Is it a surprise that many children nowadays don’t bond with their parents as much as previous generations? There are all sorts of reasons for it but in this blog I will be discussing about babysitting and relationship between kids and their parents. Many parents are usually very busy “chasing dollars”. As a result, they don’t have time to take care of their children. The kids go to school in the morning and after school they spend time with a babysitter or someone the parents trust. It only makes sense that “you take care of your own children”. Someone else who is just getting paid to take care of your kids will not really care for your kids like the way he/she would take care of his/her own kids. What happens is that at the end of the day the parents pick up the kids, take them home, probably eat dinner with them, and then just go to sleep.
What is really happening is that the kids are growing up without adequate interaction with their parents.
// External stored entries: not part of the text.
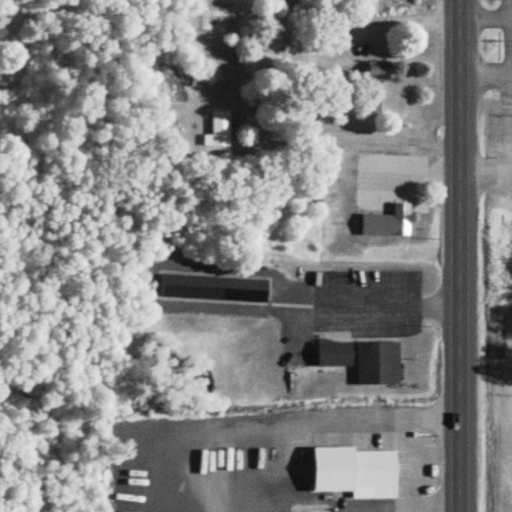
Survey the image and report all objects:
road: (482, 14)
building: (372, 70)
road: (482, 74)
building: (215, 129)
road: (482, 171)
building: (385, 222)
road: (453, 256)
building: (211, 288)
road: (384, 309)
road: (319, 427)
building: (377, 475)
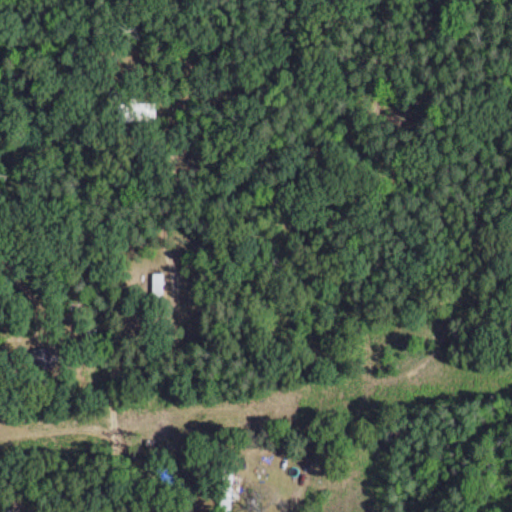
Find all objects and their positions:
road: (209, 257)
building: (161, 285)
road: (320, 511)
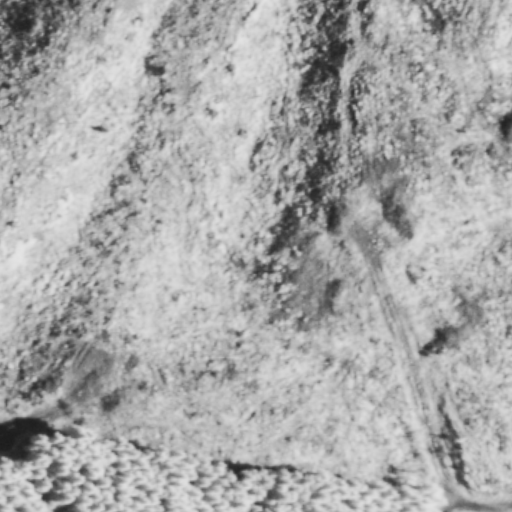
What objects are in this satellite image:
road: (477, 502)
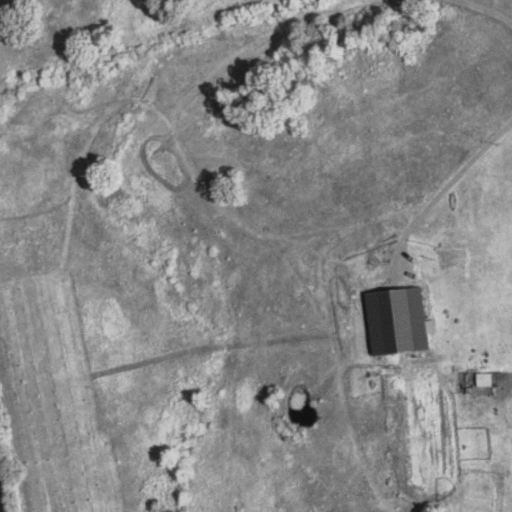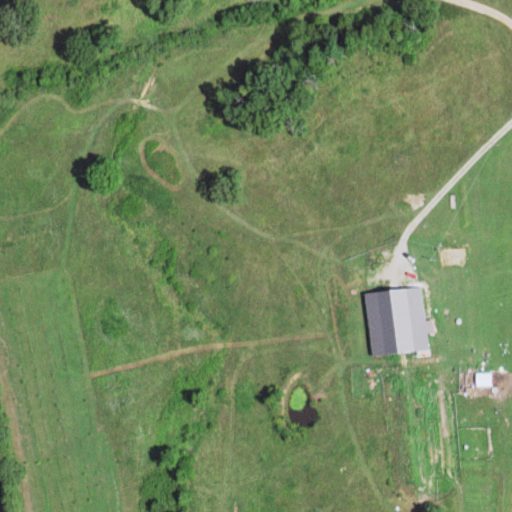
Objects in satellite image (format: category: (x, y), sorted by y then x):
building: (402, 320)
building: (488, 379)
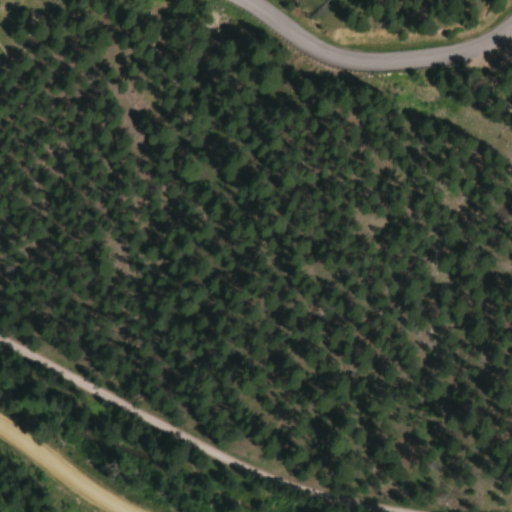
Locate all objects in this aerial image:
road: (379, 57)
road: (188, 435)
road: (63, 475)
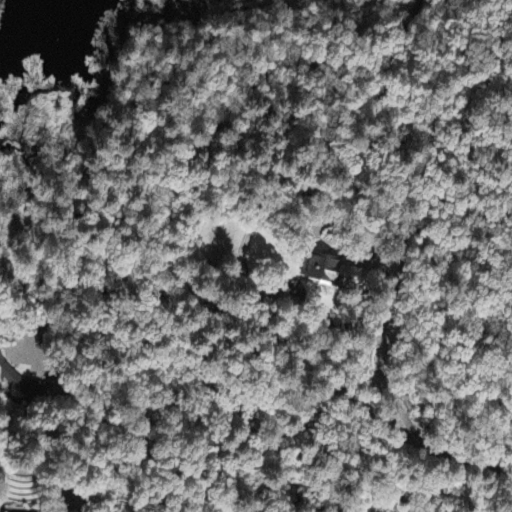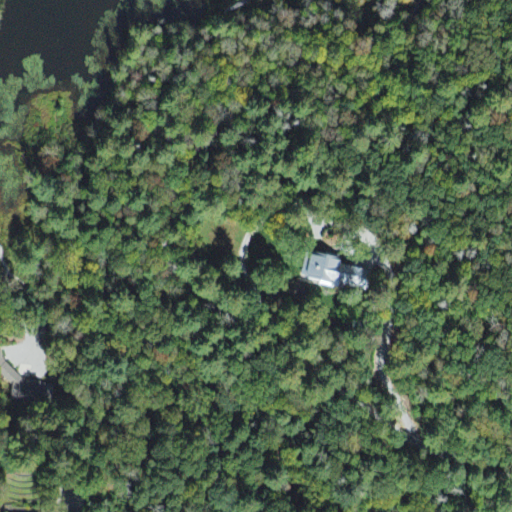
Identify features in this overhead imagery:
road: (222, 11)
road: (88, 160)
road: (167, 257)
building: (332, 275)
road: (19, 281)
road: (68, 319)
road: (22, 323)
road: (112, 323)
road: (55, 339)
road: (100, 345)
building: (27, 386)
road: (146, 411)
road: (53, 432)
road: (73, 500)
road: (510, 510)
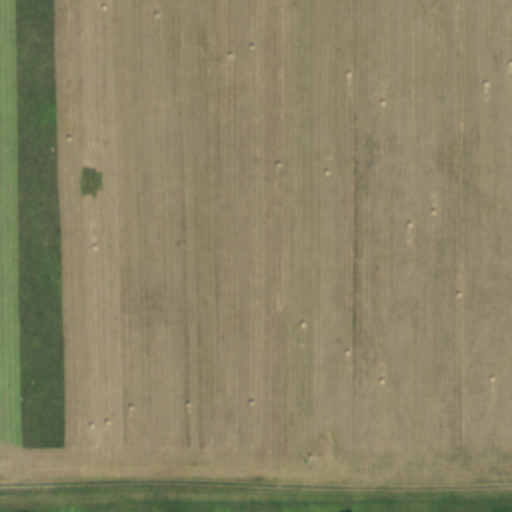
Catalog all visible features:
road: (256, 485)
Parents buy the kids food, clothes, toys, and anything else they need or want. But material objects does not replace the interaction between parents and their kids. Eventually when the kids do something and the parents react and yell at them or even beat them, they react by being mad/rebellious, etc. Parents that raise their own kids also yell at their kids time to time as kids do things that sometimes needs a bit of yelling or lecturing to correct the habit or problem. However, parents who don’t spend much time with their kids, in most cases, tend to have greater difficulty communicating with their kids especially when there is misunderstandings or when the parents are trying to discipline the kids.
Philosophy, psychology, and biology has come a long way yet in present day we have so much psychological-biological disorder. What I mean by that is that from an evolutionary perspective parents take care of their own offspring and do the best they can to raise their offsprings. Another animal will not care about some other animal’s offspring . When we apply that scenario with humans….we care for each others offspring but in most cases we simply just watch the kids and feed them because we are paid to do that. It is rare for a babysitter to truly treat someone elses kids as if he/she is treating their own kids. That being said, I don’t think it is in our best interest to just leave them with other people while we earn money and wind up building a mental-emotional gap.When it comes to raising your own kids-it is a good idea to spend some time with them and not just say good morning and good night. Nowadays most parents work for many hours and it’s completely understandable and justified but somehow parents need to get together with their kids more often and spend some time communicating with them besides buying them clothes and toys just to see them smile.